> [Consigne]:
Citez mot pour mot, dans le passage fourni, le segment allant de « Alan a suivi » jusqu'à « conquérir le monde. ».

> [Passage fourni]:
((
Alan a toujours été très secret et intègre, avec une capacité unique de collaboration, d’écoute et de respect des idées. Il était la noblesse même. J’ai toujours été étonné par sa capacité d’émerveillement, l’enfant qu’il était et la liberté de sa pensée. Tout l’intéressait et le distrayait. Mais le plus important était son travail, auquel il consacrait de nombreuses heures de sa journée et de son sommeil. Alan savait s’amuser de tout.

Né en 1932 à St Bruno près de Montréal, son père était le responsable du golf du Mont Bruno, que son oncle avait conçu. Sa mère, d’origine écossaise, était dévouée à ses enfants et à son mari. Incontestablement sa plus grande admiratrice, sa complice.
Alan a suivi une scolarité traditionnelle sans succès, peut-être que la forme symétrique et la phonétique d’une lettre l’intéressaient plus que le signe. Sa logique et son intelligence l’ont amené à rattraper le temps perdu et à découvrir sa vocation en étudiant à l’École des Beaux-Arts de Montréal, où il a rencontré son grand mentor et ami de toujours, Alfred Pellan. Pellan est revenu au Canada après avoir passé quatorze ans en France. Il est à l’origine du mouvement Prisme d’Yeux qui correspond à une rupture avec les arts traditionnels d’inspiration religieuse au Canada. Sans doute ses conversations avec lui ont-elles conduit Alan à s’expatrier à l’âge de dix-neuf ans vers Paris où il est arrivé avec une bourse modique de mille dollars du gouvernement français et toute l’énergie nécessaire pour conquérir le monde.
))
(Sources des documents en texte brut)
((
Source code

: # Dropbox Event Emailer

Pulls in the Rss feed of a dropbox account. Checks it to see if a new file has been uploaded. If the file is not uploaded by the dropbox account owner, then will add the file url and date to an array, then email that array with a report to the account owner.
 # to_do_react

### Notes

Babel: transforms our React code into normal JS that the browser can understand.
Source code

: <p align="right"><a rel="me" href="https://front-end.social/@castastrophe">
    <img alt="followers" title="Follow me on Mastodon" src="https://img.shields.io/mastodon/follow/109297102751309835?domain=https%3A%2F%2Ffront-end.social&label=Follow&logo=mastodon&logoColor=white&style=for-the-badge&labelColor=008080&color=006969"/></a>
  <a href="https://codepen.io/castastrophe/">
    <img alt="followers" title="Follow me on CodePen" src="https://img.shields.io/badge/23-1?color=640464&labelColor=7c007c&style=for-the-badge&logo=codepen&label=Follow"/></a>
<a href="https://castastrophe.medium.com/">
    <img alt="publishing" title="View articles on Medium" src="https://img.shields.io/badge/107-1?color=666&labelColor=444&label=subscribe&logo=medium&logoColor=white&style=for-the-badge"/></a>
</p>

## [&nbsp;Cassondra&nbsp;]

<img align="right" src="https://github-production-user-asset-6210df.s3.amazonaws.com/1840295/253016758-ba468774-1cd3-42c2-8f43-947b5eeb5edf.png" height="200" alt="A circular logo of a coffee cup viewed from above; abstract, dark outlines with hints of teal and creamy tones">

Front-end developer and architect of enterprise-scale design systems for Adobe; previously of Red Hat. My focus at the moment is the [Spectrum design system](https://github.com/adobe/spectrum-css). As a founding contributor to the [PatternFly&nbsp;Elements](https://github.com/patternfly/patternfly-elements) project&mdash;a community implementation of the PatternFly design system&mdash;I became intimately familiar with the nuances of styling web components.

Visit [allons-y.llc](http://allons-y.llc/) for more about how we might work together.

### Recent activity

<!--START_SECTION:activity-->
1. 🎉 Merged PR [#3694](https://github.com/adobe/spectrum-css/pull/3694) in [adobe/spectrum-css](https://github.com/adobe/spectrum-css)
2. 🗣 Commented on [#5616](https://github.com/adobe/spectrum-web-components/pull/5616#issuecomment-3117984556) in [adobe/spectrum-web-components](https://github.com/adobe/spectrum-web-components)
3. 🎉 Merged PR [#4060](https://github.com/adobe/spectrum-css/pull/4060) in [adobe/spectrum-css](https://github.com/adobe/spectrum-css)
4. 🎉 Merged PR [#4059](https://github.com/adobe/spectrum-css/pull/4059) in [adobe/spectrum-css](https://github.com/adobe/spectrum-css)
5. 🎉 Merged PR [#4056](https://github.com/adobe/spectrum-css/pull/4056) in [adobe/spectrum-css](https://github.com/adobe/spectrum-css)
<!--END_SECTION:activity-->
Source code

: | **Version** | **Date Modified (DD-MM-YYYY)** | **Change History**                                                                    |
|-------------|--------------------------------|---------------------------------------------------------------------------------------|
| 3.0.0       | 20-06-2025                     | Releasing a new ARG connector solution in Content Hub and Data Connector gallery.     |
))
> [Réponse à la consigne]:
Alan a suivi une scolarité traditionnelle sans succès, peut-être que la forme symétrique et la phonétique d’une lettre l’intéressaient plus que le signe. Sa logique et son intelligence l’ont amené à rattraper le temps perdu et à découvrir sa vocation en étudiant à l’École des Beaux-Arts de Montréal, où il a rencontré son grand mentor et ami de toujours, Alfred Pellan. Pellan est revenu au Canada après avoir passé quatorze ans en France. Il est à l’origine du mouvement Prisme d’Yeux qui correspond à une rupture avec les arts traditionnels d’inspiration religieuse au Canada. Sans doute ses conversations avec lui ont-elles conduit Alan à s’expatrier à l’âge de dix-neuf ans vers Paris où il est arrivé avec une bourse modique de mille dollars du gouvernement français et toute l’énergie nécessaire pour conquérir le monde.